** Opening Supplied data block **
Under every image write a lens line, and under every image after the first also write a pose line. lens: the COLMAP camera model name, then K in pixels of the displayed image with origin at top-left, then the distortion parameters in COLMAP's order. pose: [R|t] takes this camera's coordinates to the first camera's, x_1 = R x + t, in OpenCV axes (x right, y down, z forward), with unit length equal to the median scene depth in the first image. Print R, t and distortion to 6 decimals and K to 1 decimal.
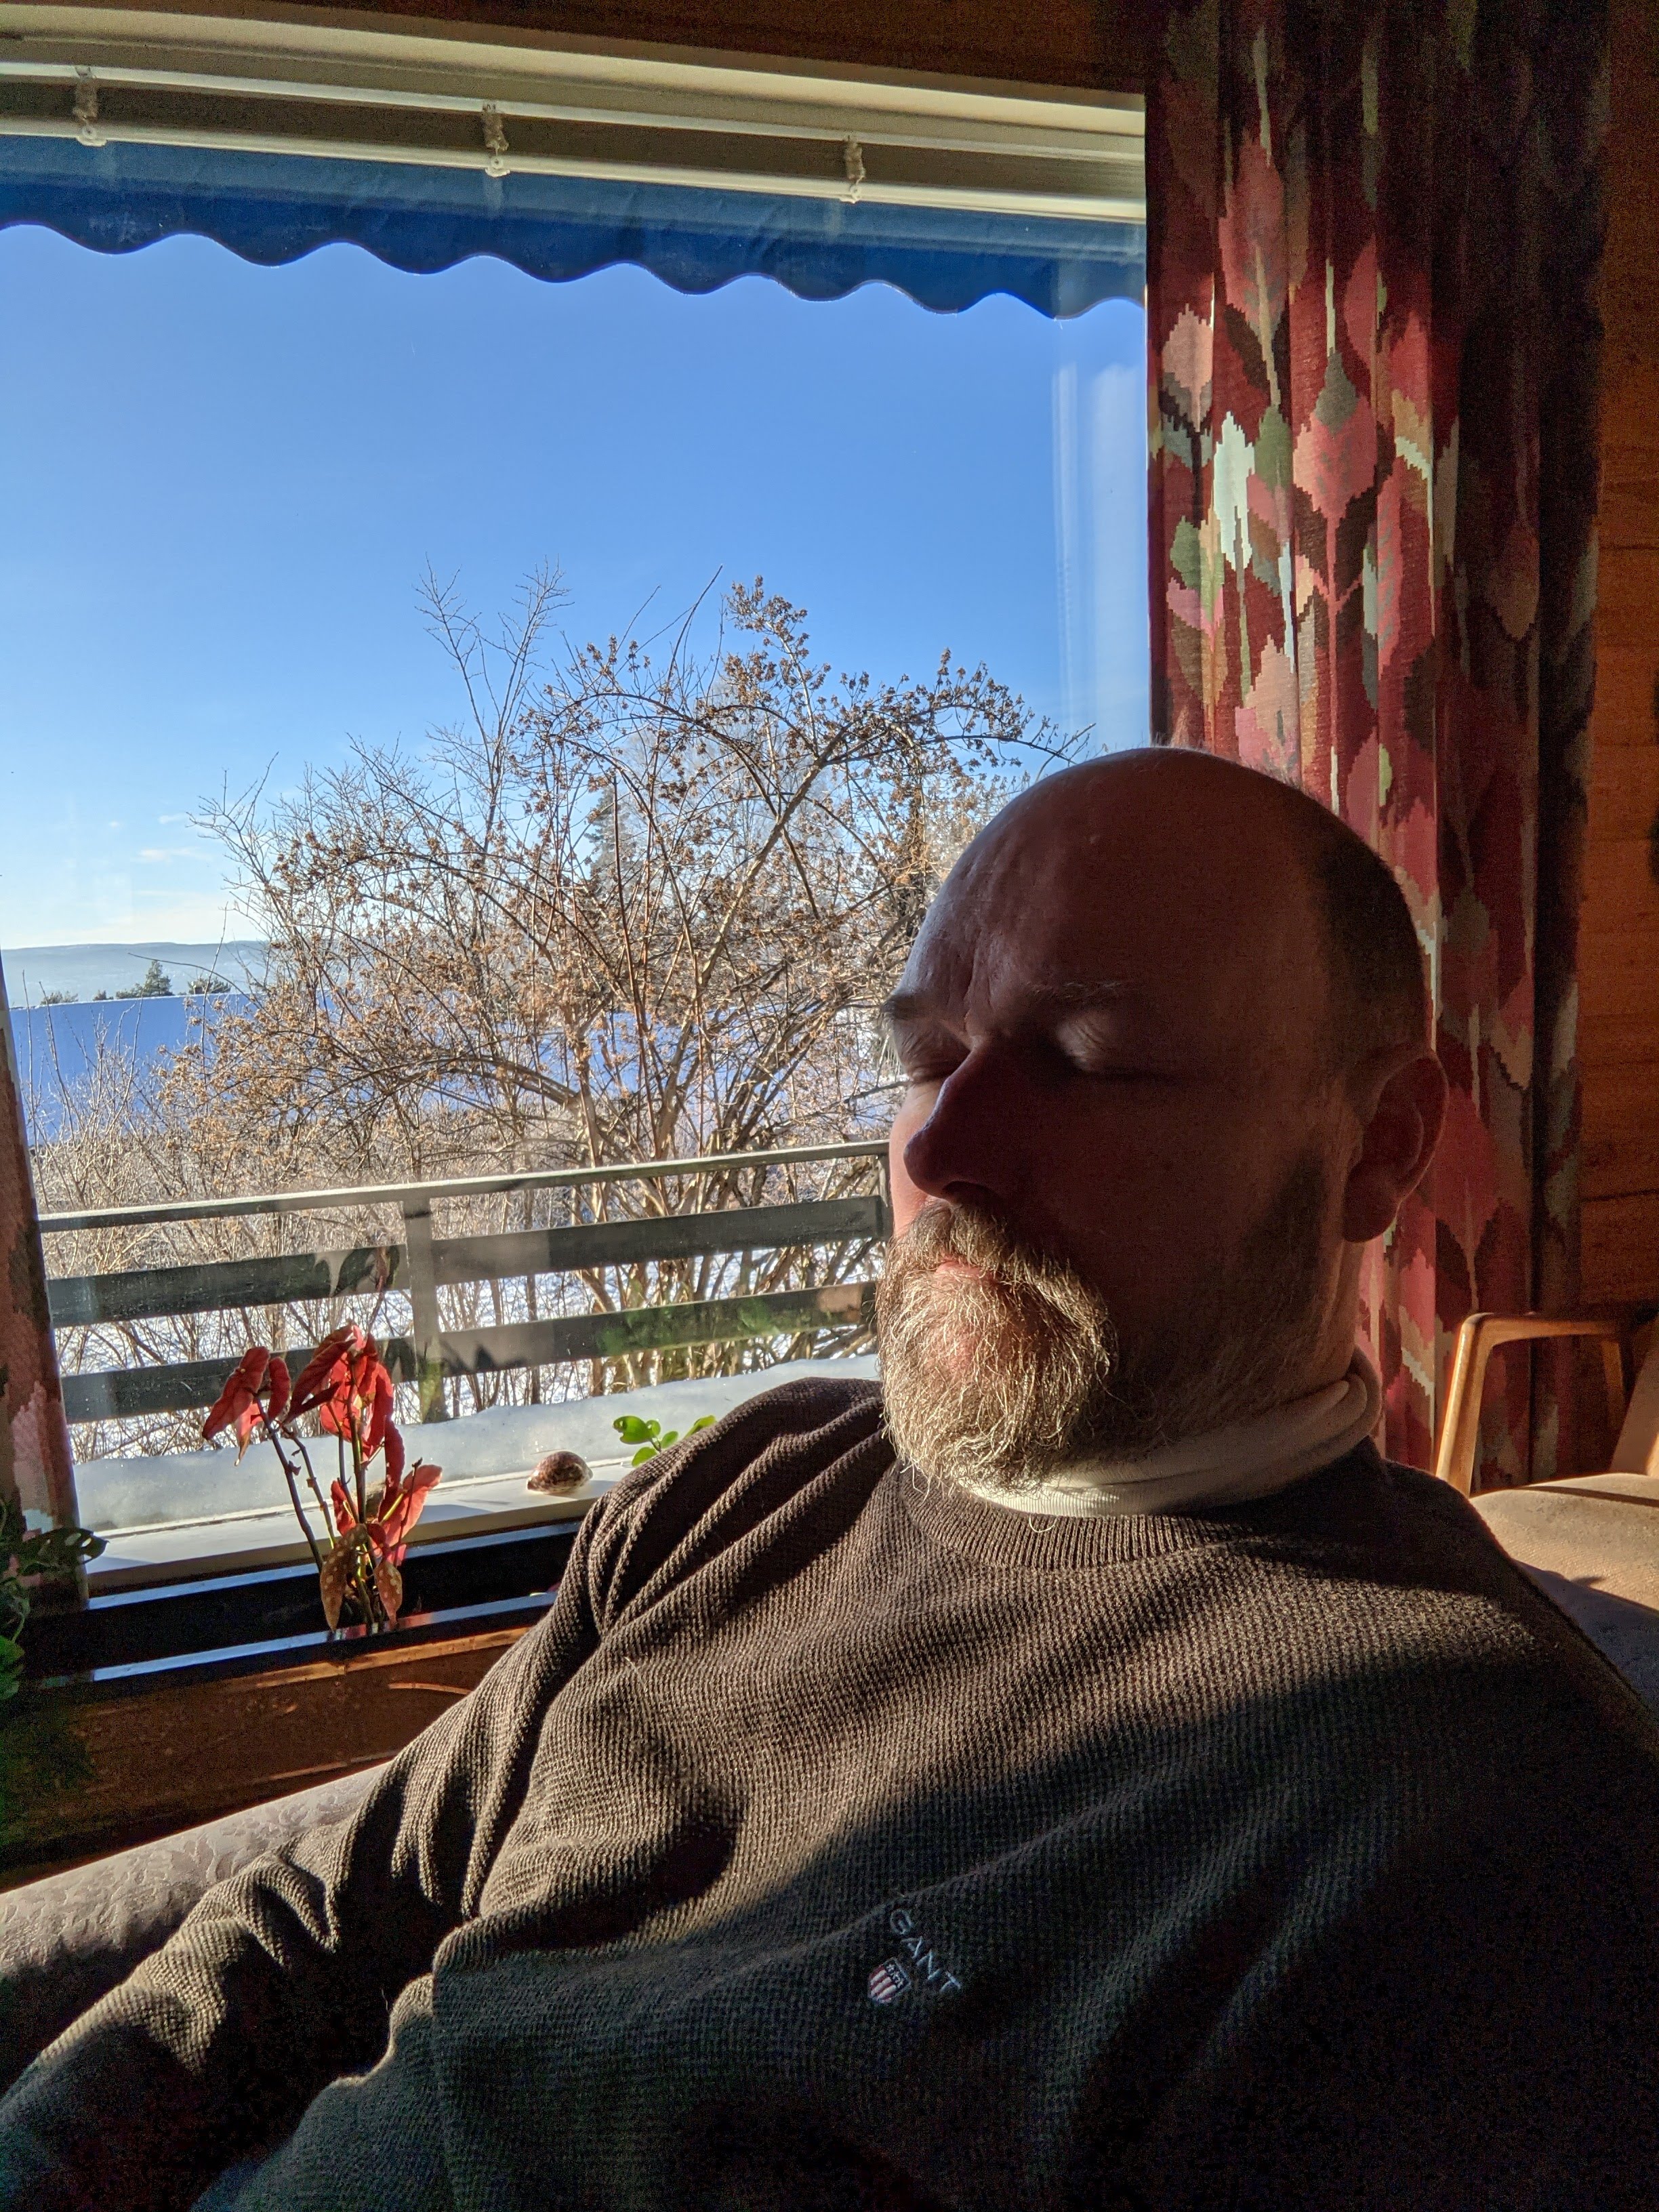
lens RADIAL K [[1362.8, 0, 828.7], [0, 1362.8, 1106.2], [0, 0, 1]] dist [-0.000380, 0.000757]
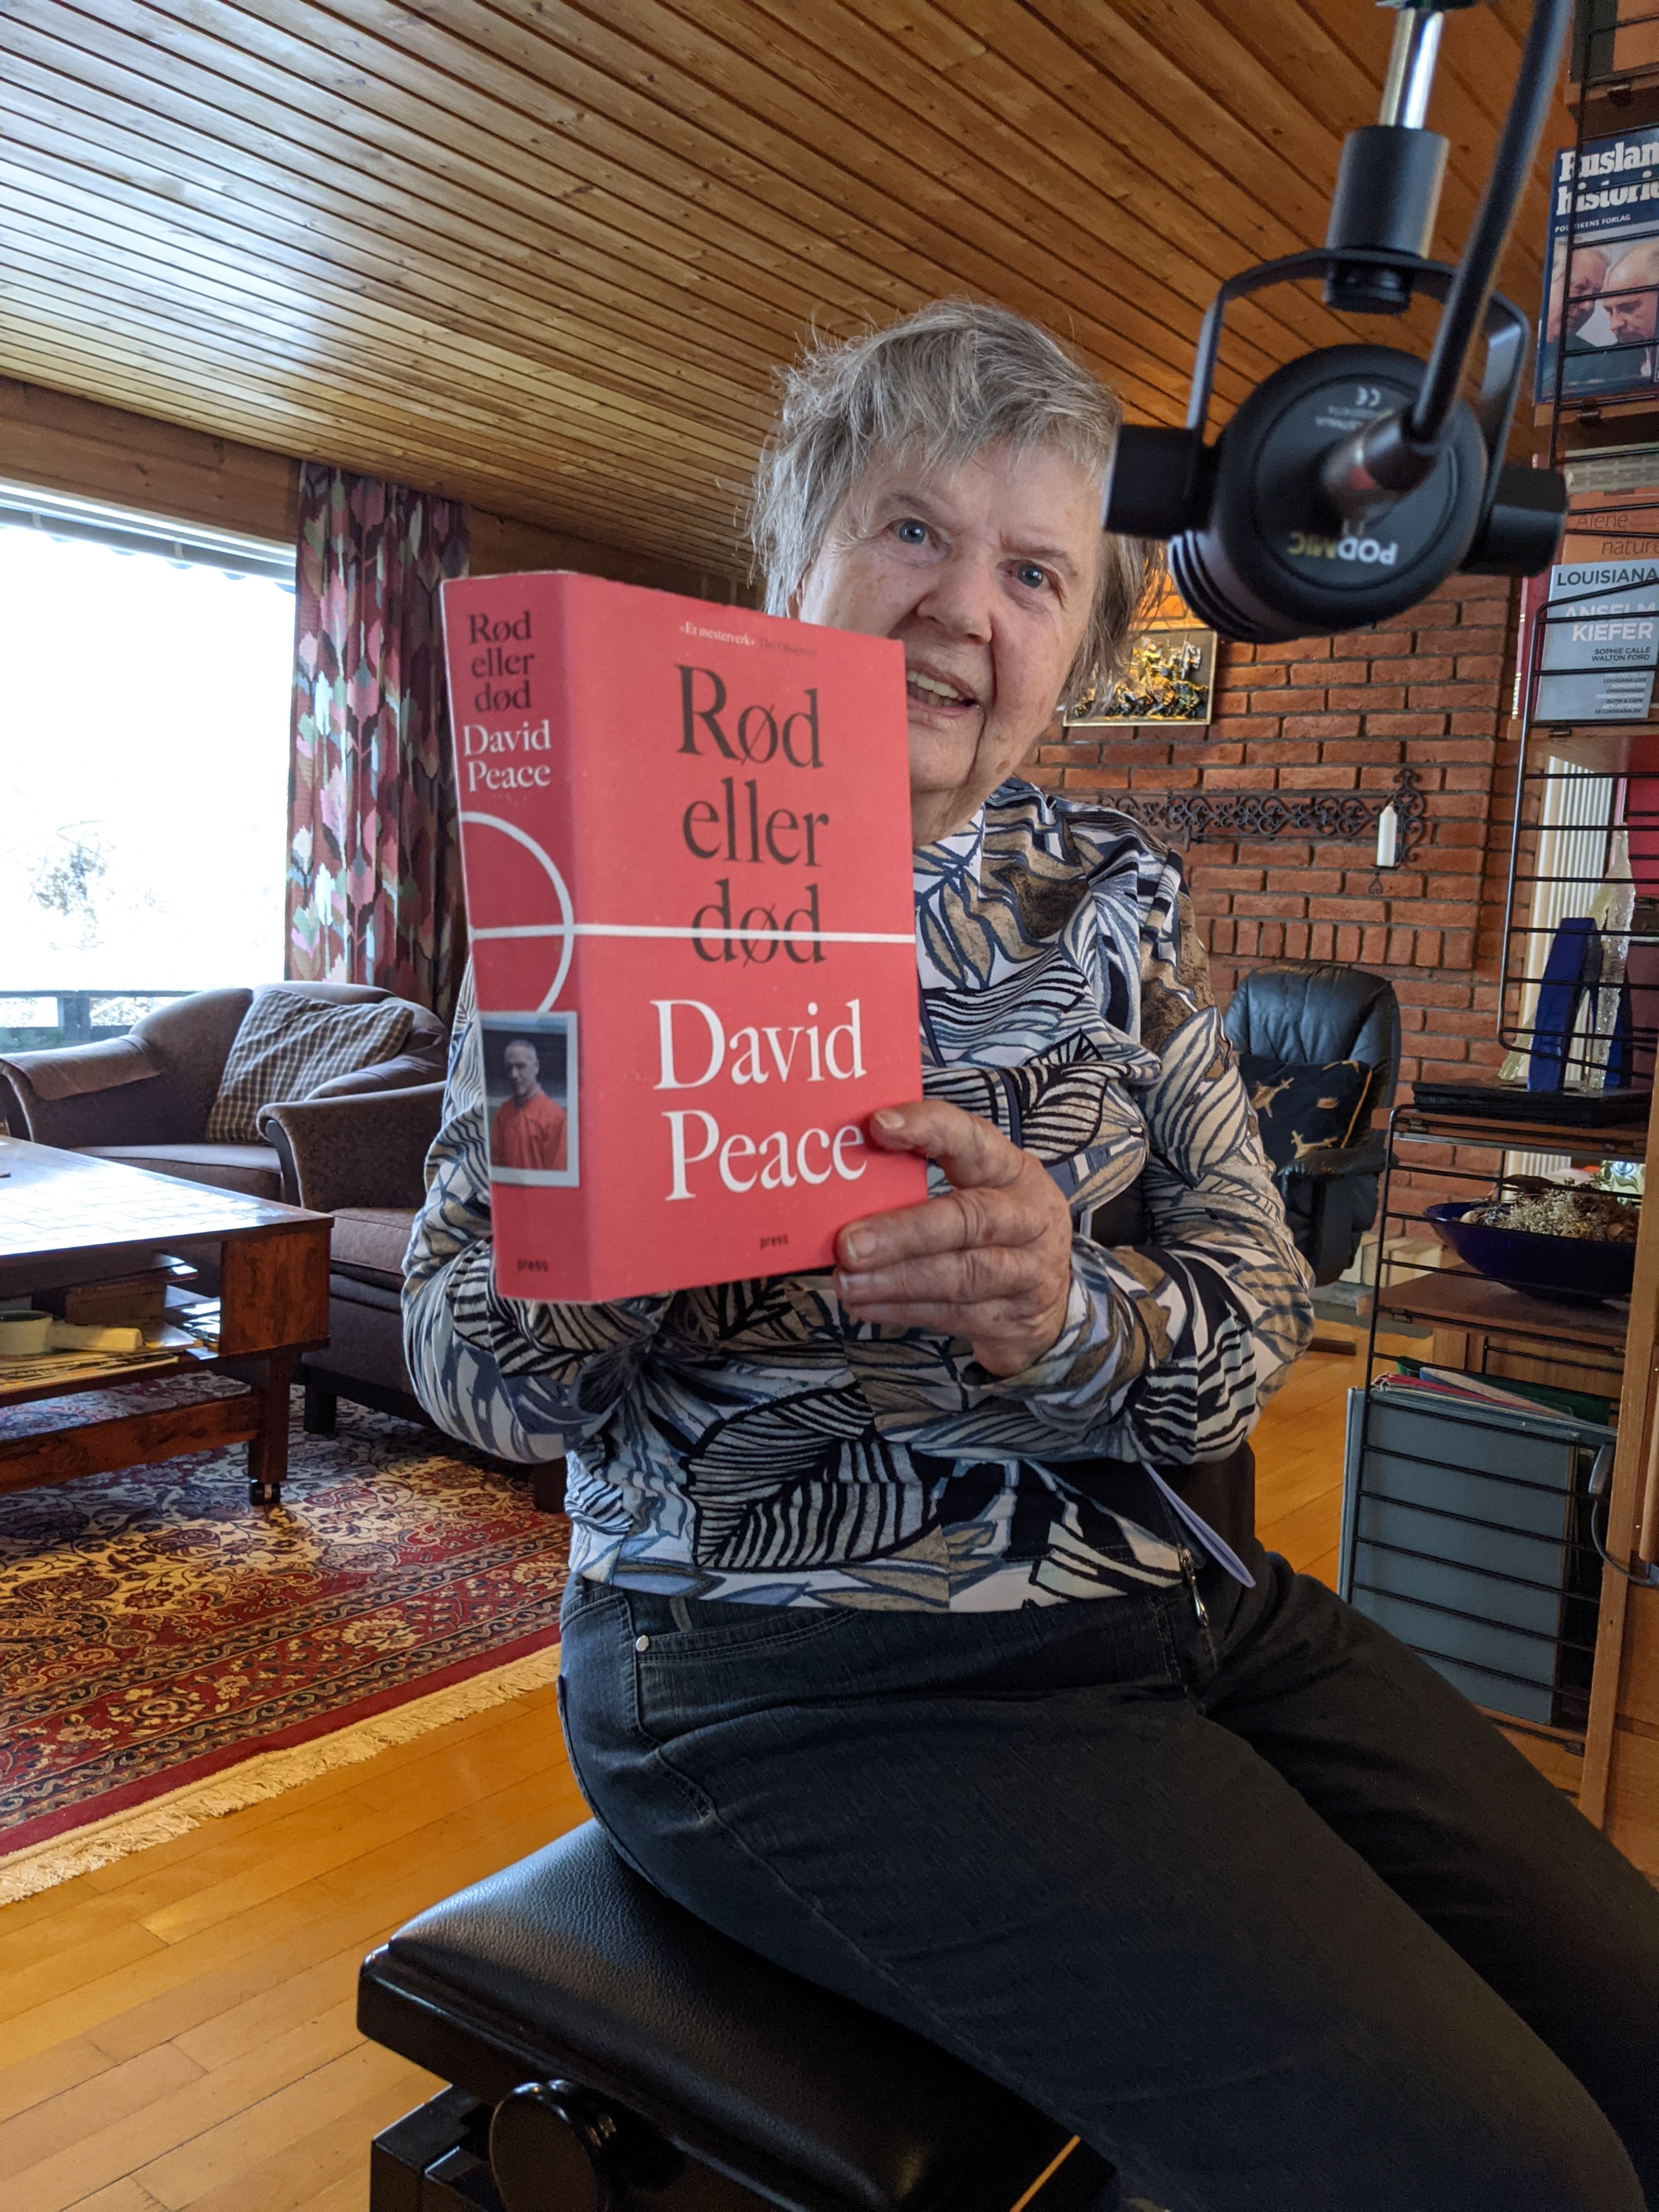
lens RADIAL K [[1757.1, 0, 828.7], [0, 1757.1, 1104.9], [0, 0, 1]] dist [0.007847, -0.031929]
pose [[0.791453, 0.023106, 0.610793, -0.915419], [-0.020750, 0.999725, -0.010932, 0.293501], [-0.610878, -0.004022, 0.791715, -2.102409]]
** Closing Supplied data block **
Your instructions => When you retype the material above, keep every word exact and drop the images.

Response to this task =>
Under every image write a lens line, and under every image after the first also write a pose line. lens: the COLMAP camera model name, then K in pixels of the displayed image with origin at top-left, then the distortion parameters in COLMAP's order. pose: [R|t] takes this camera's coordinates to the first camera's, x_1 = R x + t, in OpenCV axes (x right, y down, z forward), with unit length equal to the median scene depth in the first image. Print R, t and distortion to 6 decimals and K to 1 decimal.
lens RADIAL K [[1362.8, 0, 828.7], [0, 1362.8, 1106.2], [0, 0, 1]] dist [-0.000380, 0.000757]
lens RADIAL K [[1757.1, 0, 828.7], [0, 1757.1, 1104.9], [0, 0, 1]] dist [0.007847, -0.031929]
pose [[0.791453, 0.023106, 0.610793, -0.915419], [-0.020750, 0.999725, -0.010932, 0.293501], [-0.610878, -0.004022, 0.791715, -2.102409]]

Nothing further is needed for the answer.